→ WHAT IS BEING ASKED
Repeat the listing word for word. No pictures belong in the copy.

→ DATA SEGMENT

################

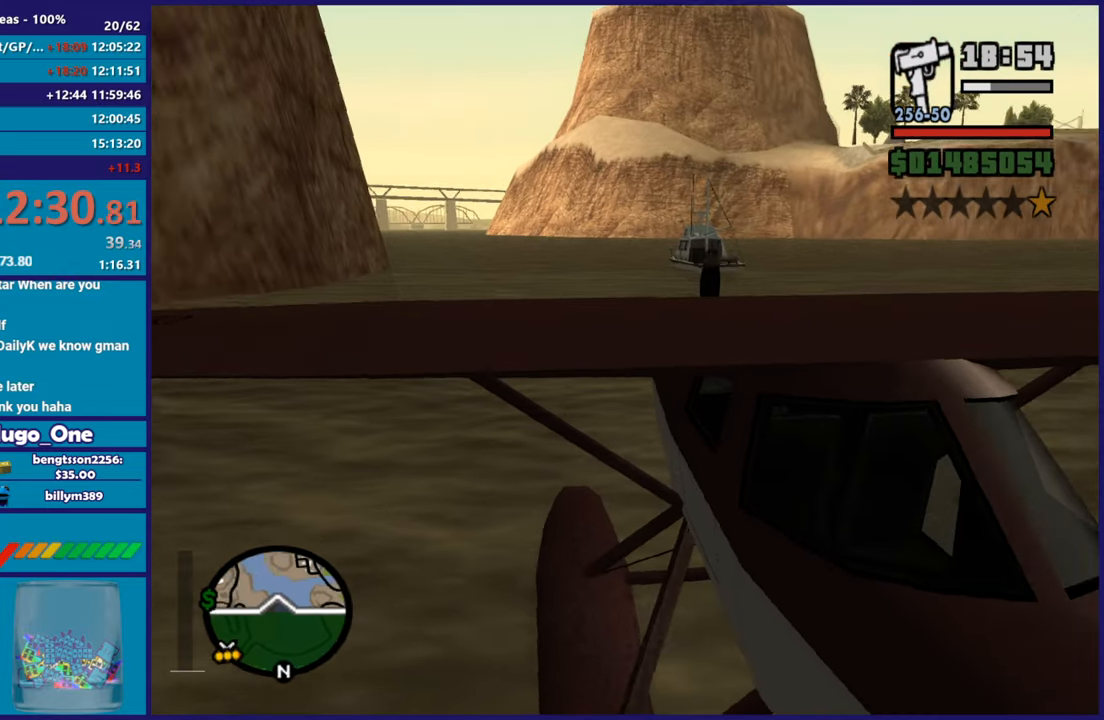
{"buttons": ["R2"], "left_stick": "center", "button_events": []}
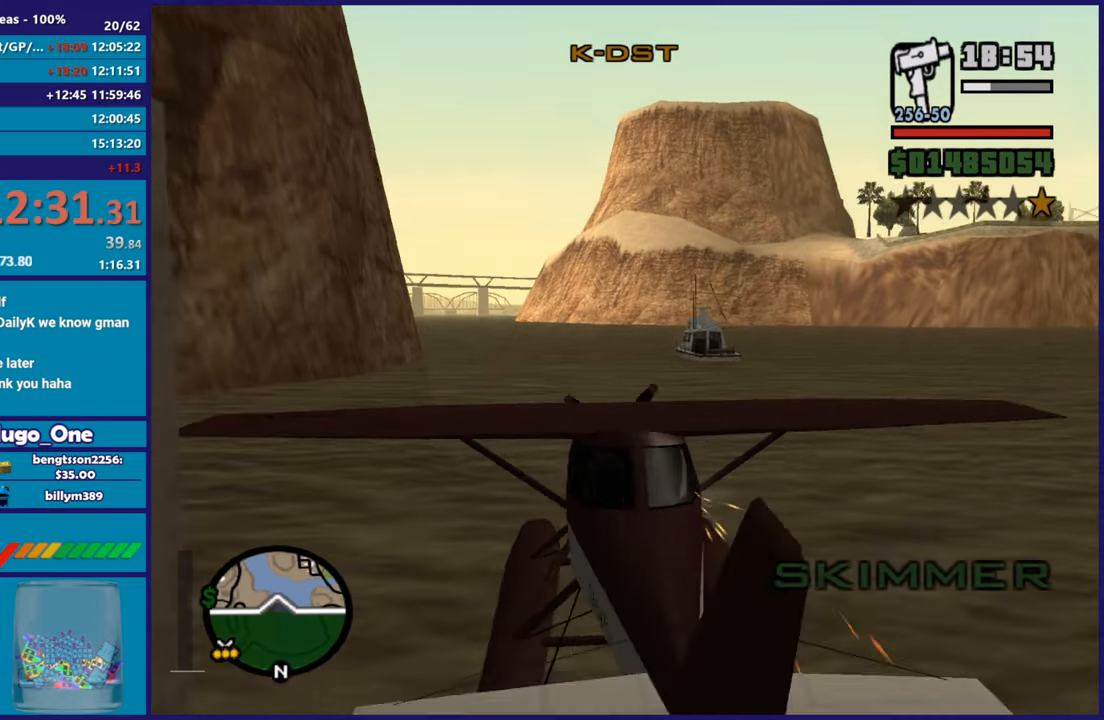
{"buttons": ["R2"], "left_stick": "center", "button_events": []}
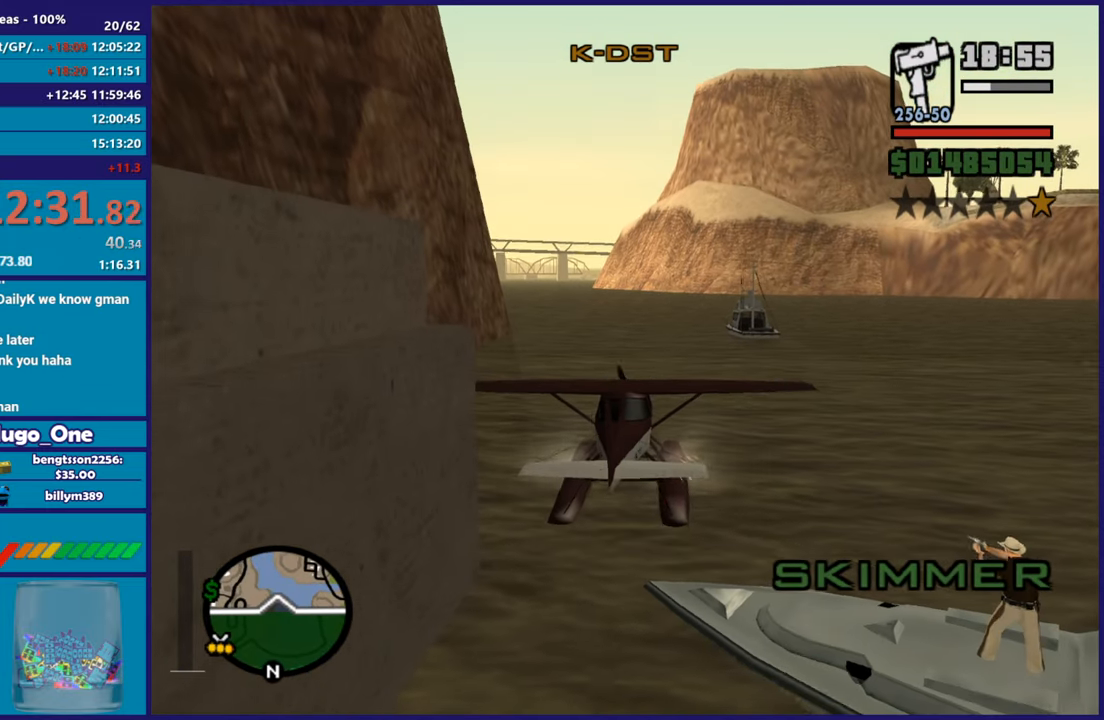
{"buttons": ["R2"], "left_stick": "center", "button_events": []}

################

→ RESPONSE TO THIS EXERCISE
{"buttons": ["R2"], "left_stick": "center", "button_events": []}
{"buttons": ["R2"], "left_stick": "center", "button_events": []}
{"buttons": ["R2"], "left_stick": "center", "button_events": []}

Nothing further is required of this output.